Asymptotics for random Young diagrams when the word length and alphabet size simultaneously grow to infinity

TL;DR

This paper studies the asymptotic behavior of random Young diagrams derived from words with increasing length and alphabet size, revealing connections to GUE spectra and Tracy--Widom distribution under certain conditions.

Contribution

It provides new asymptotic results for the shape of Young tableaux when both word length and alphabet size grow simultaneously, extending classical results to more general settings.

Findings

Limiting shape matches GUE spectrum under uniform distribution and controlled growth of alphabet size.

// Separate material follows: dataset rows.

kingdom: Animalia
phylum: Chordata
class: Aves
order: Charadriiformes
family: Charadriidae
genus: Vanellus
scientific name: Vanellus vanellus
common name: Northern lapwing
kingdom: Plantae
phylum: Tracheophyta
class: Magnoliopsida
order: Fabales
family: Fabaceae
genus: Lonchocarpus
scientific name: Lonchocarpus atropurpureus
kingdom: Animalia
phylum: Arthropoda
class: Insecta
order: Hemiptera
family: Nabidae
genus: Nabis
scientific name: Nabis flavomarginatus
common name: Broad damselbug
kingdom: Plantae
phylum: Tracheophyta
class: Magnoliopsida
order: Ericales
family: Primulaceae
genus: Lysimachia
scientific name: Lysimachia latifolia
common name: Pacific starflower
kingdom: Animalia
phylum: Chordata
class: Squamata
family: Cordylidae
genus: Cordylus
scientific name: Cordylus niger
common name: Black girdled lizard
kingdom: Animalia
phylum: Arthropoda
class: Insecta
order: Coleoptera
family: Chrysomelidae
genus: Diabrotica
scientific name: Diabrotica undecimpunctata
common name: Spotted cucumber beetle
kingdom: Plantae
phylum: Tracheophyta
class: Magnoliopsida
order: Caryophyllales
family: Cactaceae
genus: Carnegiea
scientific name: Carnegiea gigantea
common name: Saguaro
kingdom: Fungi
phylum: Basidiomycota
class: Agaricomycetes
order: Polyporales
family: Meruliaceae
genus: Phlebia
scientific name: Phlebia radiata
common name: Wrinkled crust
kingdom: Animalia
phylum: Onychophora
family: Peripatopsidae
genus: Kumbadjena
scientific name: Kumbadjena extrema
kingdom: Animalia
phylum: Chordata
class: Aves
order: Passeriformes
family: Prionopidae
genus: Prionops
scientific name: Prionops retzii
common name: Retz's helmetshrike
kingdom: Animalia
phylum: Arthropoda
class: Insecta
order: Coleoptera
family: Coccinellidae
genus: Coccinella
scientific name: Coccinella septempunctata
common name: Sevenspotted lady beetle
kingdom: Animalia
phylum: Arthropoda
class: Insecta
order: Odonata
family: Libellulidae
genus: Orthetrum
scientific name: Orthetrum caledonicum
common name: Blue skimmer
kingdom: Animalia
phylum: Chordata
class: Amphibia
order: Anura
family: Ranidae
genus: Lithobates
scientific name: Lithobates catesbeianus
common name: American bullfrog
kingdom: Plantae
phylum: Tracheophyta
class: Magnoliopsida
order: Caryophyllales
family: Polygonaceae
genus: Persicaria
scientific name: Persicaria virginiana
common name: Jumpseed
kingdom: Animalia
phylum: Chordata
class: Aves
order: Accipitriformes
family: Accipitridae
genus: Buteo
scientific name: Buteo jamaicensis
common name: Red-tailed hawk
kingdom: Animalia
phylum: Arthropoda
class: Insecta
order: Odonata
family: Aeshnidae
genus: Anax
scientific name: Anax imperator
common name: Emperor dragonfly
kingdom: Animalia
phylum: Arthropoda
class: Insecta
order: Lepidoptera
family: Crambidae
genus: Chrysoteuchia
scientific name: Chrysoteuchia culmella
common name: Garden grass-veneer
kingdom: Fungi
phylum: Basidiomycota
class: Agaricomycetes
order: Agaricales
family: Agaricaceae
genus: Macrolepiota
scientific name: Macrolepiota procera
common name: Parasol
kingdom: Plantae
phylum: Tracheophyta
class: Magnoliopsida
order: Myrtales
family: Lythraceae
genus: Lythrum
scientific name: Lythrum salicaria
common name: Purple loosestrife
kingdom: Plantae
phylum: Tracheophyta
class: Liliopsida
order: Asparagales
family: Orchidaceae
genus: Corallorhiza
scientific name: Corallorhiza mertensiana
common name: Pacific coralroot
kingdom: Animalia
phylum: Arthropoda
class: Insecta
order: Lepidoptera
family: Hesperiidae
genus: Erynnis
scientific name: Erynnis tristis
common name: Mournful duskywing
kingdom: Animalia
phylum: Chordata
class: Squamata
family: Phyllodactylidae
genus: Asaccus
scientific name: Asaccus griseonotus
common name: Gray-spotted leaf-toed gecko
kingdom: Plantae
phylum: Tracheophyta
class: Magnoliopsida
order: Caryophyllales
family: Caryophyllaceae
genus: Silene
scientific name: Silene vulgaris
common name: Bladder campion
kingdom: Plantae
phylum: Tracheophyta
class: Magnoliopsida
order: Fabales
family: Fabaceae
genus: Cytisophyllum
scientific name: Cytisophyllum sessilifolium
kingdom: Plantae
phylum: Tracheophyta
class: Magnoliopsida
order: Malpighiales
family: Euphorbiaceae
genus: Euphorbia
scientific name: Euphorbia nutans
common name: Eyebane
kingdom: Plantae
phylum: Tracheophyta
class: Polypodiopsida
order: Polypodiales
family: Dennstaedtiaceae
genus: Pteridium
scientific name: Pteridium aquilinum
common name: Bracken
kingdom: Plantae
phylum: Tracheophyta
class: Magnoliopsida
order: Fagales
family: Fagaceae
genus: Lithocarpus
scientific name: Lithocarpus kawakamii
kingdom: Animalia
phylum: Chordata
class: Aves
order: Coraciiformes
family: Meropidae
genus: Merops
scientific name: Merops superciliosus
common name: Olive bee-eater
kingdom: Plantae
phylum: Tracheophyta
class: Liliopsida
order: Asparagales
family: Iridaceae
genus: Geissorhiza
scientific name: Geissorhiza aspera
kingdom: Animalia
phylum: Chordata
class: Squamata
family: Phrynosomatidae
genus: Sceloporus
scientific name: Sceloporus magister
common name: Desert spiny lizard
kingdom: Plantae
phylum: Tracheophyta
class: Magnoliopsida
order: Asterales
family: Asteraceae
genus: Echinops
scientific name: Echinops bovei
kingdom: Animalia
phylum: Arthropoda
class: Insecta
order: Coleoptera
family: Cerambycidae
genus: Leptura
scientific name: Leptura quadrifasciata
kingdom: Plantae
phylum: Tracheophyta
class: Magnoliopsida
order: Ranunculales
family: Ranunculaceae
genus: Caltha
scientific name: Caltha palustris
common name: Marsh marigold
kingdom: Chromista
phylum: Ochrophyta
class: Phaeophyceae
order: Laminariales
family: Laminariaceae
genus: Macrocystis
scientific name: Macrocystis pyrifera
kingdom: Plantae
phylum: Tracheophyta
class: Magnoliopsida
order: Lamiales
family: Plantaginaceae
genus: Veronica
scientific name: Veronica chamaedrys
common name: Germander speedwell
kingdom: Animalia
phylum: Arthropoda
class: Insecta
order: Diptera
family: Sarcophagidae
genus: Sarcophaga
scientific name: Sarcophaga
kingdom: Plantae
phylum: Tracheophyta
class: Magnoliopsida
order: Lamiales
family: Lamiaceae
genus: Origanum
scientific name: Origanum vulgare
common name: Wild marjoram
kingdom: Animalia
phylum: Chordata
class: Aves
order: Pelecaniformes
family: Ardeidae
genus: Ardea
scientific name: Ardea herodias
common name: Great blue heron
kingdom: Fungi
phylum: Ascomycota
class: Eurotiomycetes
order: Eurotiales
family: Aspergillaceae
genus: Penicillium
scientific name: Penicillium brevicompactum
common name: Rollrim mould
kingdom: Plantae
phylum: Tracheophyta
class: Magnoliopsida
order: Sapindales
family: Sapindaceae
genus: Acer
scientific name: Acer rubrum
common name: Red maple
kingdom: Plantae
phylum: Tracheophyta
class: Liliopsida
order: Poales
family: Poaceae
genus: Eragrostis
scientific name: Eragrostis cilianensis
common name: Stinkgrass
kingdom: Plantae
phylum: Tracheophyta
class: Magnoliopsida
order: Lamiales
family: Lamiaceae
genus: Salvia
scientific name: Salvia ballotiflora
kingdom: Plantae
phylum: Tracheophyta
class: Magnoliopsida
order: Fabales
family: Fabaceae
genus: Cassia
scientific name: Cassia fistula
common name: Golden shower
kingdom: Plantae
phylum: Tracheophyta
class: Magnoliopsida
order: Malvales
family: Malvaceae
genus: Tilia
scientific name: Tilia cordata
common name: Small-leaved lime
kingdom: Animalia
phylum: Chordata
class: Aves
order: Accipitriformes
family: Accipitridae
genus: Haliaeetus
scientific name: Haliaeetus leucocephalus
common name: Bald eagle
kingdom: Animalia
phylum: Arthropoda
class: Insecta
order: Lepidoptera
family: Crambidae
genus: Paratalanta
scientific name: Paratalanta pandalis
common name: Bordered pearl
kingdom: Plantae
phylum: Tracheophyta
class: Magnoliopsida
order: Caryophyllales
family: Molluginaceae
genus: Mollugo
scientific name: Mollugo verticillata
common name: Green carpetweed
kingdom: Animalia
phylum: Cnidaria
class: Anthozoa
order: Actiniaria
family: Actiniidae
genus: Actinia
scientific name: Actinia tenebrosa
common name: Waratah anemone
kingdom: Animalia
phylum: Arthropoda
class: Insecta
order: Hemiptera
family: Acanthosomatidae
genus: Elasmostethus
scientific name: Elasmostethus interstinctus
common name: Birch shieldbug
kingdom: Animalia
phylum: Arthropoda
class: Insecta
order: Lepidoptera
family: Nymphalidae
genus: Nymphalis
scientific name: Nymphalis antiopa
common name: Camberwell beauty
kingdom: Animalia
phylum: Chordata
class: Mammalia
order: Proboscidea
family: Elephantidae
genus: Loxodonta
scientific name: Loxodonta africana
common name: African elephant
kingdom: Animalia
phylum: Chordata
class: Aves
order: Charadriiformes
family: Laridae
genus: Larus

First row of Young tableau converges to Tracy--Widom distribution in non-uniform case.

Results connect combinatorial structures with random matrix theory in asymptotic regimes.

Abstract

Given a random word of size $n$ whose letters are drawn independently from an ordered alphabet of size $m$, the fluctuations of the shape of the random RSK Young tableaux are investigated, when $n$ and $m$ converge together to infinity. If $m$ does not grow too fast and if the draws are uniform, then the limiting shape is the same as the limiting spectrum of the GUE. In the non-uniform case, a control of both highest probabilities will ensure the convergence of the first row of the tableau toward the Tracy--Widom distribution.